AWS shipped Graviton5 in M9g and M9gd EC2 instances, and the architecture is worth reading carefully. The design is not a bigger Graviton4. It is four separate 48-core chiplets, each carrying the Arm Neoverse V3 (Poseidon) compute subsystem, stitched together with die-to-die interconnects running at 420 GB/sec per link. Total core count: 192. Total memory controllers: 12 DDR5. Total PCIe: 8 controllers with 96 lanes and CXL 3.0 support. Process node: TSMC 3nm, up from 4nm on Graviton4.
The constraint being removed is the reticle limit. A 192-core monolithic die on 3nm at Graviton-density would push past what TSMC can expose in a single EUV shot, collapsing yield and collapsing the economics. By building four 48-core chiplets, AWS keeps each die small, keeps per-chiplet yield high, and uses the D2D fabric to stitch them into a single virtual processor. This is exactly the chiplet argument: pay for die-to-die interconnect overhead, save on yield-adjusted cost-per-core. The Annapurna Labs block diagram shown at re:Invent in December was wrong: the monolithic preview was a stand-in; the shipping part is chiplets all the way down.
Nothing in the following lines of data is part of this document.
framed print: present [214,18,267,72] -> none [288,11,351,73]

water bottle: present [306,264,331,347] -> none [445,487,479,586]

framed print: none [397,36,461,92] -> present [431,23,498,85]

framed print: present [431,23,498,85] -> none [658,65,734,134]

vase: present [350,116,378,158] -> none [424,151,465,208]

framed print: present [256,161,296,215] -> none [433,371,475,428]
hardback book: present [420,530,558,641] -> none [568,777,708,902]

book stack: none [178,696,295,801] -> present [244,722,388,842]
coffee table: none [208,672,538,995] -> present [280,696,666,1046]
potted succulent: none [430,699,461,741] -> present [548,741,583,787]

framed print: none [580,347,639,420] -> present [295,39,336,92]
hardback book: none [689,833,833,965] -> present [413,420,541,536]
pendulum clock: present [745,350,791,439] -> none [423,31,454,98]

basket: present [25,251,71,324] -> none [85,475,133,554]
CXL 3.0 support across 96 PCIe 6.0 lanes is the second signal. For hardware teams running memory-intensive workloads (DRAM simulation, large post-layout sign-off runs, ML training jobs that saturate local DRAM), CXL 3.0 means disaggregated memory capacity without the latency penalty of a second NUMA socket. AWS can tier memory across the CXL fabric at a cost that scales linearly rather than exponentially (DIMM capacity pricing is exponential; fabric-attached capacity is not).
Intel and AMD's argument for monolithic server silicon has always been determinism: one die, one scheduler, no D2D variance. Graviton5 at scale makes that argument harder to sustain. If a hyperscaler can ship 192 cores per socket in chiplet form, qualify it at datacenter volume, and undercut merchant silicon on cost-per-inference, the determinism premium for monolithic dies shrinks. Teams evaluating their 2026 cloud compute platform for EDA, simulation, or AI workloads should benchmark M9g against Intel Xeon 6+ and AMD EPYC Genoa today; the gap is real and it is widening.